3. Extrusion – extrusion is done at a steady rate at a pressure that will ensure the material is suitable for stretching. It is essential that the extrusion pressure sits within an acceptable range. If the pressure is too low, it would mean a weak extrudate, that might break during stretching. A high pressure is good, but too high might mean that the extrudate is too hard to stretch.

4. Drying – the drying process is needed in order to remove the naphtha from the material. The only purpose of the naphtha is to aid extrusion, so once that it done, it need not be present in the material. Furthermore, as the material would soon be heated to a high temperature, it is imperative that all traces of the naphtha are removed for the purpose of safety.

5. Stretching – the stretching process involves three sub-parameters, all of which combine to ensure the final product is as required.

a. Temperature – the temperature needs to be set to ensure the material is heated, but not over-heated. Over-heating would mean that the PTFE gets sintered, which we do not want. ePTFE is a semi-sintered material, so the heat must be just enough to ensure that the ePTFE stays soft.

b. Stretch ratio – the rate at which the profile is stretched will define the density of the final product. Lower densities would call for a higher-stretch rate. However, care needs to be taken at the extrusion stage to ensure that material is capable of taking higher stretch rates. Typically, an ePTFE profile would have a specific gravity of between 0.55 and 0.75. However, in the event that the product needs a lower density, a much higher stretch would need to be given.

c. Speed – the speed of the system feeds back to the temperature. A slow speed may be needed for higher cross-section profiles, but this would also mean the material spends more time in the heat and can get over-cured. In general, speed needs to be adjusted after setting the rest of the parameters, such that the final product achieves the right properties

6. Final curing – even after the stretching process, ePTFE Tapes have a habit of ‘breathing in’. Expanded PTFE tapes – especially those that have been stretched at high rates – will try and pull back into themselves.
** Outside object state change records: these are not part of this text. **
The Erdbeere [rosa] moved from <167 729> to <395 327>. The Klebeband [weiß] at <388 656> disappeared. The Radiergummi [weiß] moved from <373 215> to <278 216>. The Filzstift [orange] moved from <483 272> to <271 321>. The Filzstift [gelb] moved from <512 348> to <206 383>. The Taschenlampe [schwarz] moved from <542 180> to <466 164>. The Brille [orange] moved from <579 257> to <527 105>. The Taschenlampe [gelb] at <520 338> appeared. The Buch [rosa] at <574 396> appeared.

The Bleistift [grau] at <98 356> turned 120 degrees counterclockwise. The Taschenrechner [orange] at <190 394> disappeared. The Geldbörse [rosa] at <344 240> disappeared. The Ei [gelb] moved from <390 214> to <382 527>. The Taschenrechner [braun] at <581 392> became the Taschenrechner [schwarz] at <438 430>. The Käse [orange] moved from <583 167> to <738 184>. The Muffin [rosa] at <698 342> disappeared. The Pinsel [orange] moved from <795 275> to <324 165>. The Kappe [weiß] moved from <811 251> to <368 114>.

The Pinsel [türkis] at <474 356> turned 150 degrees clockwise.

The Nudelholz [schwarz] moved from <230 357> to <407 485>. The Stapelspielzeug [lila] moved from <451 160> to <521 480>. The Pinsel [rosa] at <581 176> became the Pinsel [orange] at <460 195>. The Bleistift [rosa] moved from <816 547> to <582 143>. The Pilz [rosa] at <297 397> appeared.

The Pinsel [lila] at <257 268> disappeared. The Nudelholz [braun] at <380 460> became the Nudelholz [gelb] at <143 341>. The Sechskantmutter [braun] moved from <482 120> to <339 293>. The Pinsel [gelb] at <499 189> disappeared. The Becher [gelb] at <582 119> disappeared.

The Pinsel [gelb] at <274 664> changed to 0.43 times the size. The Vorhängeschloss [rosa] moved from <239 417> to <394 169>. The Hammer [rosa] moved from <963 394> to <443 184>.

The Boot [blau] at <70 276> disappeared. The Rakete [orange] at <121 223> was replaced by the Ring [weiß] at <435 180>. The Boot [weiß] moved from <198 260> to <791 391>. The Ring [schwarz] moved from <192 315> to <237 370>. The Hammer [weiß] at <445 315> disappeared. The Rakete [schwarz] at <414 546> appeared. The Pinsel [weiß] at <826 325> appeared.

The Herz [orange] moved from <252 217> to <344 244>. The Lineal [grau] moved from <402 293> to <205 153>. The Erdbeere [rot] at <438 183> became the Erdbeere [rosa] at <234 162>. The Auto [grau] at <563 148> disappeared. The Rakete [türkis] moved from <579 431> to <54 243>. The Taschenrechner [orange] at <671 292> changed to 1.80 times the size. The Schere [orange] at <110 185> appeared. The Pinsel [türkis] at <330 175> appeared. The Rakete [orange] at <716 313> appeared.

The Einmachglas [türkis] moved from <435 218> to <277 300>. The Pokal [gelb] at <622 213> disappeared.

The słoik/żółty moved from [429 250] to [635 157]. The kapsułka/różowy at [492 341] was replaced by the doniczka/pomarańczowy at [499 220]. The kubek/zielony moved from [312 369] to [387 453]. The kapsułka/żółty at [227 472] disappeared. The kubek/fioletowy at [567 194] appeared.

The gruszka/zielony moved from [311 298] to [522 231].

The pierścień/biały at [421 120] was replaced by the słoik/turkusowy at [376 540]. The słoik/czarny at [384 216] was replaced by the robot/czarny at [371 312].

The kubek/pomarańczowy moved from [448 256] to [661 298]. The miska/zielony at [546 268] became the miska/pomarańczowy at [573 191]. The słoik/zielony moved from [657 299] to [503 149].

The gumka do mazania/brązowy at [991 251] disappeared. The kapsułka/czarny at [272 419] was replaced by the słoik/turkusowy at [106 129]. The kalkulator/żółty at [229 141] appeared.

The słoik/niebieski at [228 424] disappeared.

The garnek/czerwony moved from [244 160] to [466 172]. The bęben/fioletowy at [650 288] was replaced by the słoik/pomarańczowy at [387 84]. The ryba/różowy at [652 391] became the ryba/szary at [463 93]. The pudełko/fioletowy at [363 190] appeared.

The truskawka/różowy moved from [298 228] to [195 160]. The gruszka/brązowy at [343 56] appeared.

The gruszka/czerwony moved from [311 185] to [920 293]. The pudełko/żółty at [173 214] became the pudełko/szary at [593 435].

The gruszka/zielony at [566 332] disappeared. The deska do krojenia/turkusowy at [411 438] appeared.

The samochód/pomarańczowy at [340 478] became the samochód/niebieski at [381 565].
This is mainly a factor when the material is still cooling and results in both a shortening of length and an increase in density. Therefore, special spooling techniques need to be incorporated in order to ensure that the material holds its properties. Typically, once the material has cooled down sufficiently, it will stabilise.

There are other nuances, apart from the ones mentioned above. While the specific technical parameters are kept intentionally vague, we hope that this serves to illustrate the complexities involved in the manufacture of ePTFE (expanded PTFE) gasket tapes.